The PFN is executively led by the President, currently Francis Wale Oke, who served as the previous deputy President. He was elected for a four-year tenure by the National Advisory Council in March 2021, in Enugu, Nigeria. He was re-elected for another four years in February
2025 at the 18th Biennial Conference in Abuja. Alongside the President is the national deputy President, currently Cosmas Ilechukwu, national secretary, currently David Bakare, treasurer, currently Sam Aboyeji and national auditor, currently a representative of The Redeemed Christian Church Of God.

===Past presidents===
Since its inception in 1985, the PFN has had several presidents serving different tenure within the organisation. Below is a list of all the presidents of the PFN:

| Order | President | Period | Denomination |
|---|---|---|---|
| 1 | James A. Boyejo | 1985 – 1992 | Foursquare Gospel Church |
| 2 | Enoch Adeboye | 1992–1995 | Redeemed Christian Church of God |
| 3 | Benson Idahosa | 1995–1998 | Church of God Mission |
| 4 | Mike Okonkwo | 1998–2007 | The Redeemed Evangelical Mission |
| 5 | Ayo Oritsejafor | 2007–2013 | Word of Life Bible Church |
| 6 | Felix Omobude | 2013–2021 | Gospel Light International Ministries |
| 7 | Francis Wale Oke | 2021–present | Sword of the Spirit Ministries |

==Beliefs and community engagement==
The Pentecostal Fellowship of Nigeria anchors its beliefs in the core theological doctrines and spiritual practices of the Pentecostal community. The PFN generally adheres to the Bible, as the 'living word'. It believes in the universal sinfulness of mankind and emphasises the teachings of salvation though Jesus Christ and the concept of the triune God. Equally, it also believes in the Lords Supper, which is a ceremonial rite that symbolises taking an emblem of the blood and body of Christ, according to 1 Corinthians 11:23–29; the baptism of the Holy Spirit with an evidence of tongues as stated in Acts 2:4; the return of Christ and a new heaven and earth after the final judgement of man. Other tenets include water baptism by immersion, holiness and divine healing.

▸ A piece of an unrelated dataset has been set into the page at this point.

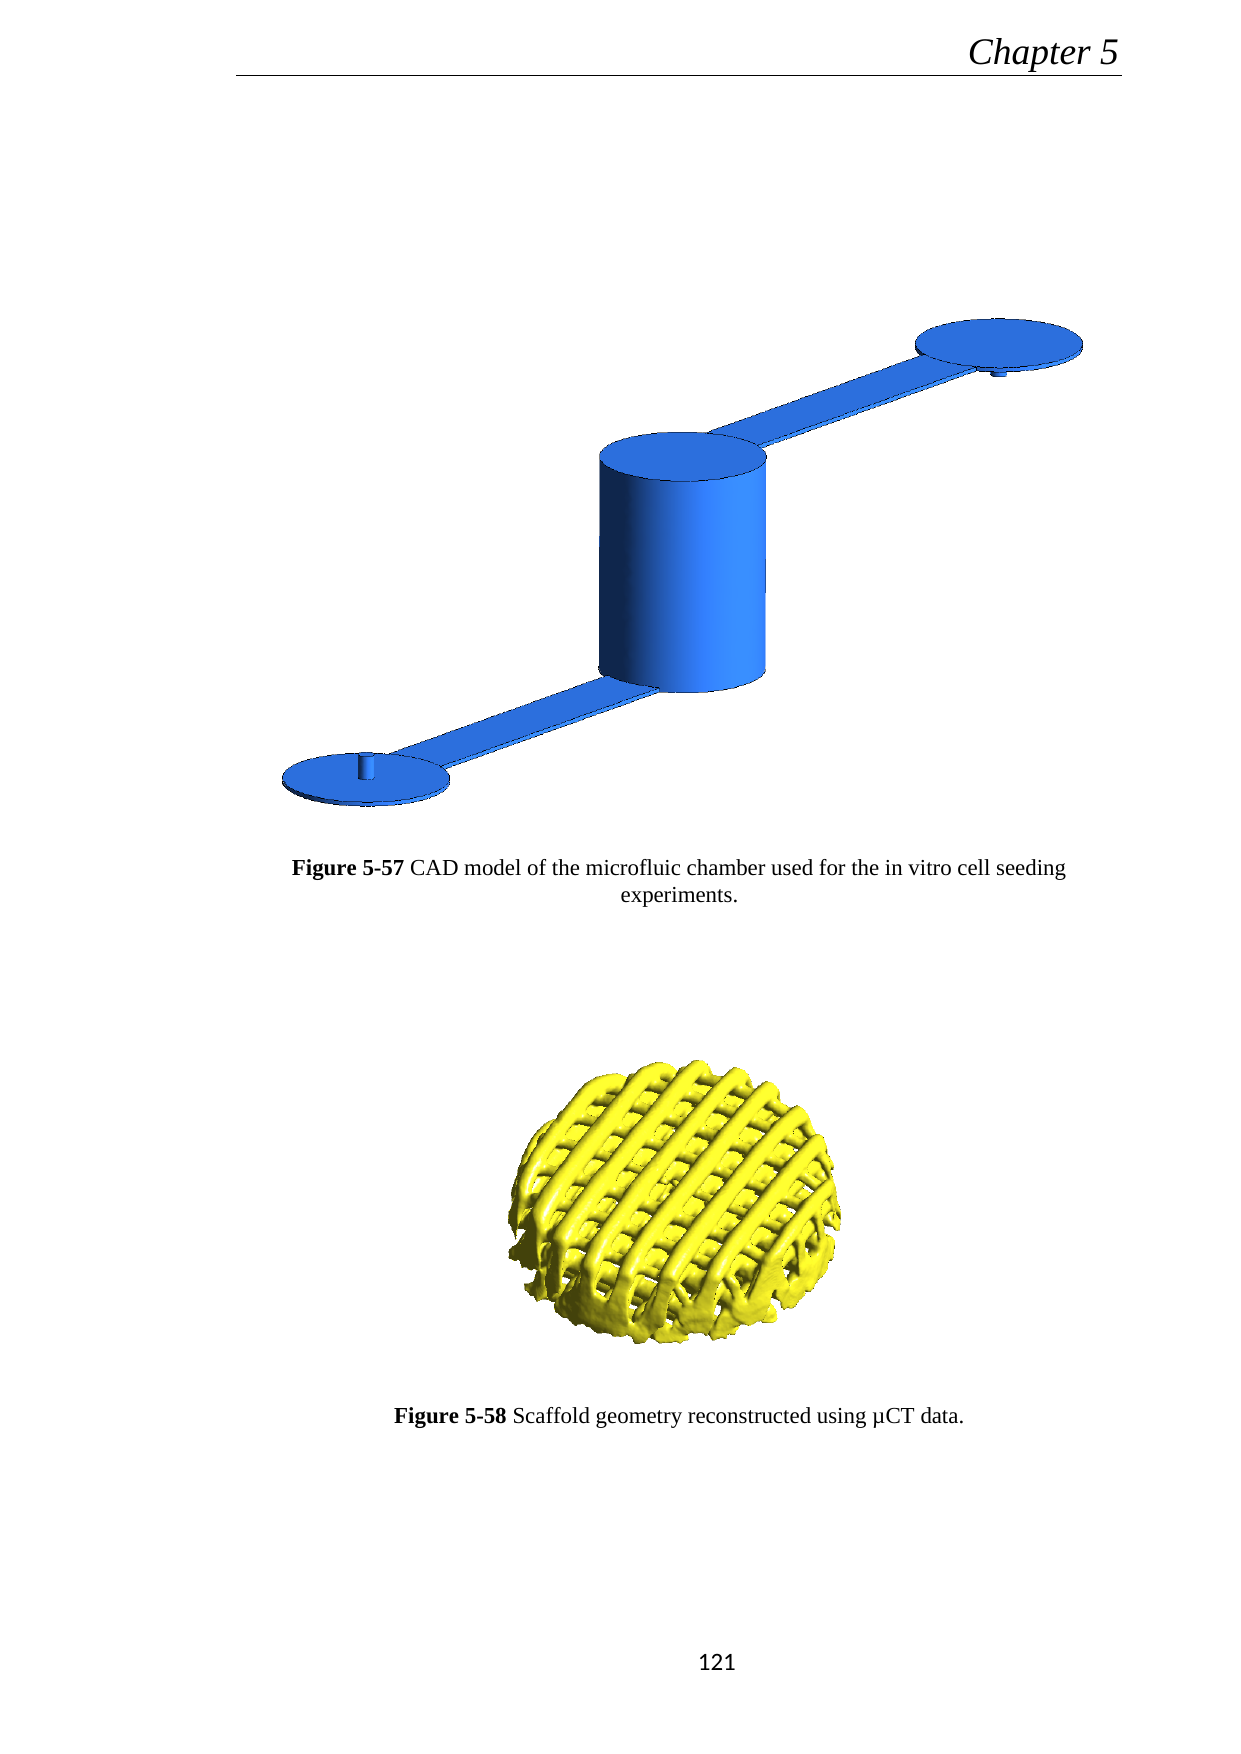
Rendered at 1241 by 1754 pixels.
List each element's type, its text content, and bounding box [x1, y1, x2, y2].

The PFN also articulates a Code of Ethics aimed at guiding the conduct of its members. This code encompasses principles such as the sanctity of marriage among believers, Christian modesty in attire, brotherly tolerance, and unity in essential aspects of faith. The PFN opens to Pentecostal churches, organisations, and individuals who align with its doctrinal stance and ethical principles.

In addition to its doctrinal stance, PFN participates in community engagement initiatives to address certain societal needs.

Some of these initiatives include the establishment of a TradeFair programme in South West Nigeria in 2007 to support small businesses, donation of grinding machines, motorcycles and generators for financial empowerment, provision of educational materials in certain schools, and sponsorship of about 200 Christian youths for training and skills acquisition at ISAC (International Skills Acquisition Center) in Nasarawa State in 2021.

In 2018, the national youth coordinator of Pentecostal Fellowship of Nigeria, Rev David Ize-Iyamu launched a Youth Revolution Movement (YRM) to prepare young Nigerians for leadership, governance, and participation in the electoral process. He said that the movement was to inform, educate, lead, and sensitise youths to action and participation in the political value-chain. The organisation also stated that it would engage the Federal Government and other religious and interest groups to find lasting solutions to Nigeria's security, political and socio-economic challenges.